Education policy: a critique


By Eqbal Ahmad


THE Prime Minister's Cabinet has deferred the Draft Education Policy 1998-2010 prepared by the Ministry of Education. News reports had it that the Cabinet discussed the draft for several hours, found it wanting, and appointed a Cabinet Committee to formulate a National Education Policy. The Cabinet Committee has desired that educationists who had not been consulted earlier be asked to comment on the Draft and participate in the process of revising it. Apparently the official plan to complete the process of revising the Draft in about four weeks a task that strikes me as impossible.

I am among those who have been invited to express their views on the draft and make additional proposals "explaining in detail the objectives, rationale, policy initiatives, plan of action etc." Given the difficulty of meeting this challenge in a week, the time allowed to prepare "the detailed proposals mentioned above", I sought the assistance of colleagues, who, unlike me, have hands-on experience of education in Pakistan. It is a measure of their commitment to education in this country that all the ten academics, invited on a short notice, met in the afternoon for two and a half hours. All are highly qualified teachers and scholars; some are internationally known scientists. None had been involved, directly or indirectly, in preparing the Draft in question and, excepting me, none had yet been invited to contribute to the current process of revising it. Only a few had actually seen the draft. For their benefit, I read out the section on higher education. There was at first a stunned silence, then people talked. A gist of what I heard follows.

☆ ☆ ☆

→ **TASKS TO COMPLETE**
• a. Rewrite a passage of the education policy critique, starting at "THE Prime Minister's" and ending after "me as impossible.", and substitute "ministerial committee" for "Cabinet Committee" each time it appears.
• b. In the education policy critique, how long did the invited academics meet?
• c. Carry on the education policy critique from its final sentence.
The lines play no part in anything asked here.

→ **RECORDED INFORMATION**
☆ ☆ ☆

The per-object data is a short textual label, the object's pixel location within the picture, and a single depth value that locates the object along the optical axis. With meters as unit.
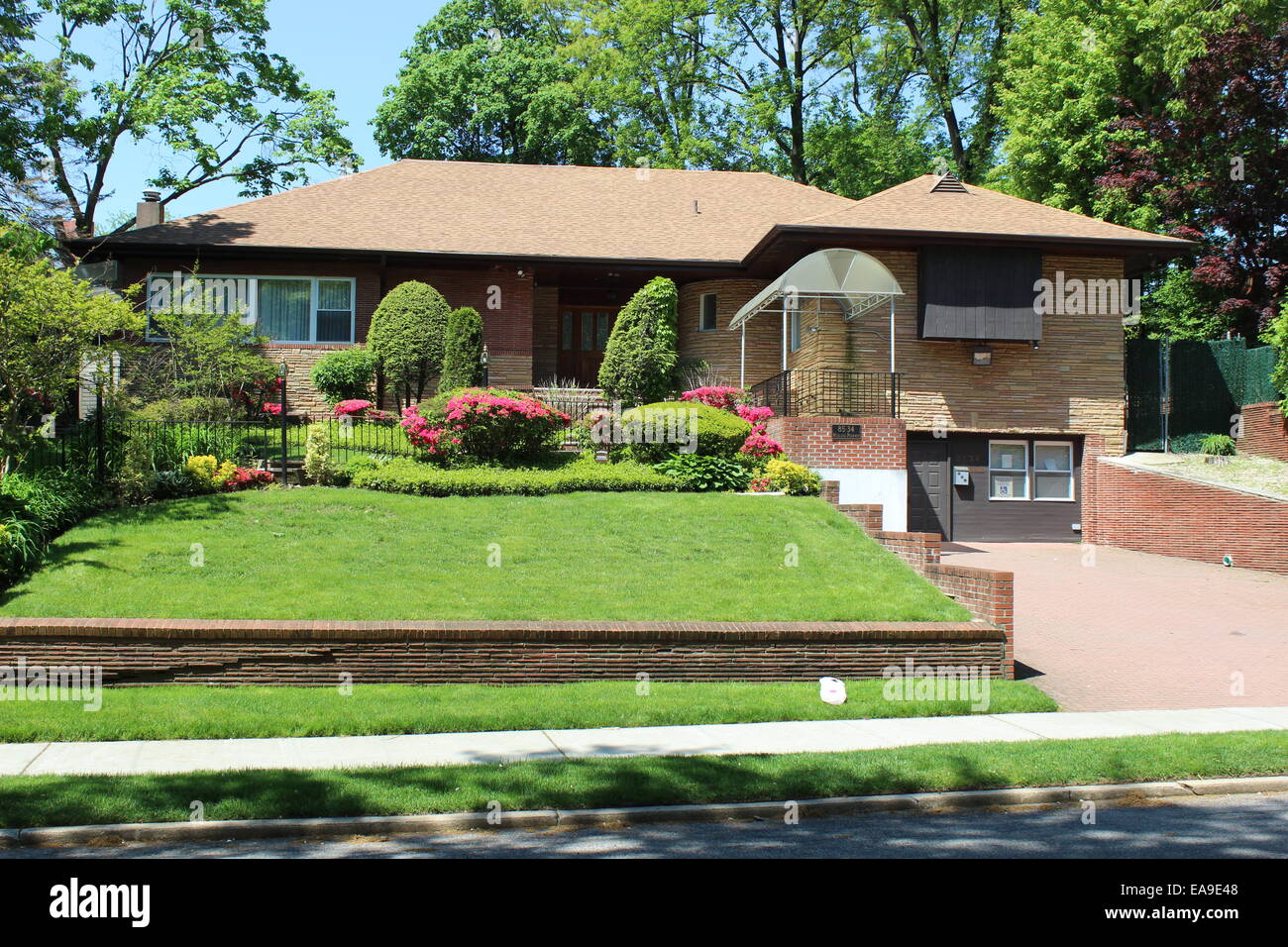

☆ ☆ ☆

→ **ANSWERS IN ORDER**
• a.
THE Prime Minister's Cabinet has deferred the Draft Education Policy 1998-2010 prepared by the Ministry of Education. News reports had it that the Cabinet discussed the draft for several hours, found it wanting, and appointed a ministerial committee to formulate a National Education Policy. The ministerial committee has desired that educationists who had not been consulted earlier be asked to comment on the Draft and participate in the process of revising it. Apparently the official plan to complete the process of revising the Draft in about four weeks a task that strikes me as impossible.

• b. Two and a half hours.

• c.
The drafting process of the Education Policy violated three fundamental requirements for developing a viable plan of education: openness, transparency, and critical debate. This exercise was apparently carried out outside of public view by persons whose identities, outlook, and qualifications are not known even to those of us who are in the business of teaching and research. It was not open to public discussion, criticism or comment. Even after the document had been finalized, it remained a "top secret" until the Cabinet decided to make it available to a very select group of academics. "I never heard", summed up a physicist with years of research experience at major institutions in the United States, "of an educational proposal being treated as a classified document." Everywhere and in all situations, plans of education or curricula are products of long, often tedious consultative processes and collective debates. Whatever the identity of its authors, this document is the product of a closed structure and outdated bureaucratic outlook." Two persons noted that they had attended Mr Ahsan Iqbal's year 2010 consultative meetings but "nothing people said there has been reflected in this Draft."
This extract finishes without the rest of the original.